The United Kingdom’s ambitious smart meter plans have fallen behind schedule before the schedule even began.

Plans to install about 47 million smart gas and electric meters have been delayed from 2014 to the fall of 2015. The end date has been pushed from 2019 to 2020.

The questions that still need to be answered are not insignificant, such as the technical specifications, building a communications network and the need for a new regulatory framework. It doesn’t help that the request-for-proposal process is “awash with complexity,” according to David Groarke, senior smart grid analyst at GTM Research.

There should be some praise that the agencies involved are choosing to take a thoughtful approach, rather than starting the program and then facing problems and, potentially, significant customer backlash. The roadmap, however, has been outlined for years.
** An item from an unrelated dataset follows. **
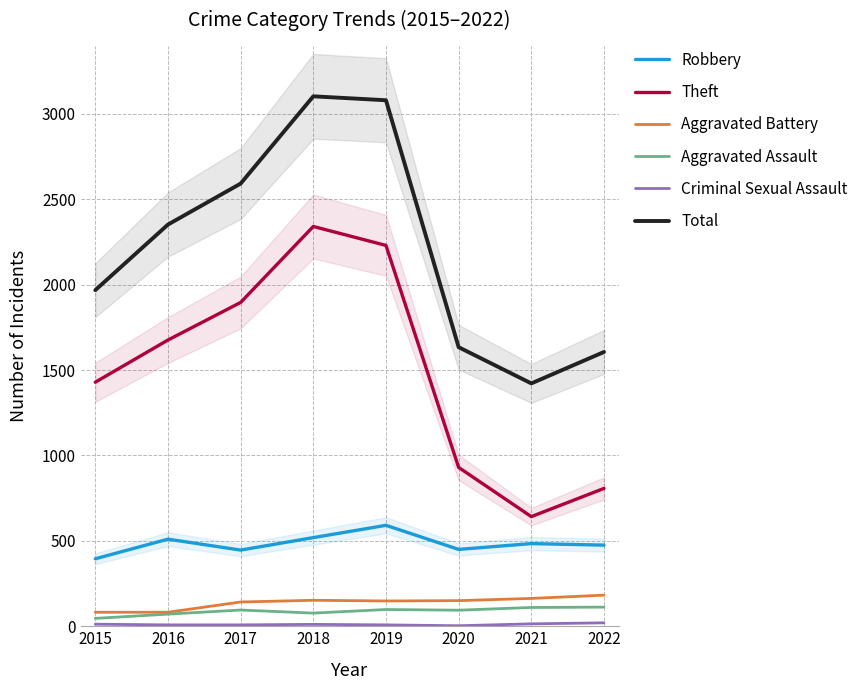

At which label is Criminal Sexual Assault closest to 11?

2018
“While it’s good to see that the U.K.’s Department of Energy and Climate Change is being prudent with such a large tender,” said Groarke, “it is disappointing to see that at this stage, vendors such as BT, Cable & Wireless and Telefonica, Vodafone, Sensus and Silver Spring Networks (to name a few), which all bid in various alliances on the original RFP, are unable to assure the authorities that their existing cellular or RF mesh technologies are ready to move past the design, build and test phases of the program and into deployment.”
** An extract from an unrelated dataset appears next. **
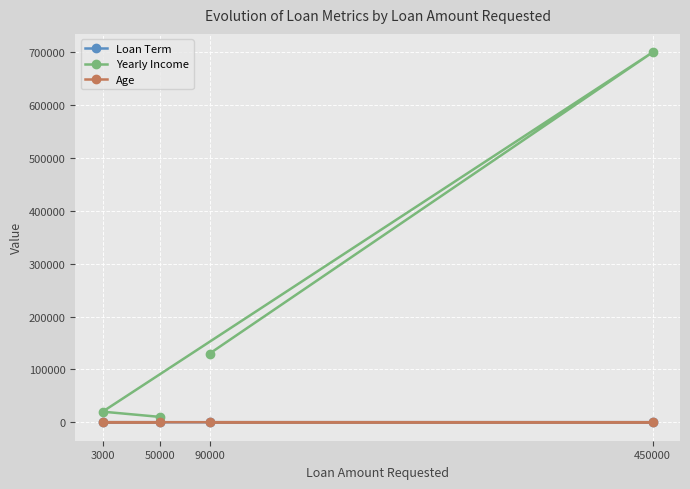

Is this an area chart (filled region under the line)?

No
Interoperability is going to be a major challenge in the U.K., where consumers can change their energy retailer on a whim. That means all of the equipment, communications and software that each utility chooses has to work with any other system that another utility might install.

On the communications side, the government is taking bids for a national smart grid communications platform, which has not been awarded yet. The bid will likely go to a large telecom with other industry partners.

Greentech Media recently spoke to Rob Conant of U.S.-based AMI company Trilliant, which is working with British Gas, about some of the challenges. “It’s a much more complex deployment than we’ve seen in the U.S., because you have to support this change of supplier function,” he said. 

“The U.K. is unusual compared to other national smart meter programs due to the unique logistical deployment challenges posed by its highly deregulated electricity market,” added Groarke. “The U.K. government is actually relying on its many retailers, not distribution companies, to roll out the AMI infrastructure, which in turn raises matrix questions such as how best do competing companies deploy, use and share the same AMI solutions and hardware components.”

In the U.S., many utilities have been promised interoperability when choosing vendors, only to find that integrating various platforms or communications networks is far more complicated in the field. The deregulated market only magnifies the situation across the pond.

Some utilities are already rolling out meters, such as British Gas, which has about a half a million meters deployed. There are expected to be about 2 million meters deployed in the U.K. over the next two years, according to The Guardian.

Although the delay is a blow to metering and communications companies hungry for a piece of the action, the decision was generally praised by consumer advocates in the U.K., who are enthusiastic about some of the benefits in terms of allowing customers to manage their energy use, but wary of missteps that could fuel consumer anger.

Unlike most parts of the U.S., however, the retailers have a large stake in getting it right the first time with customers -- lest angry customers simply take their business elsewhere.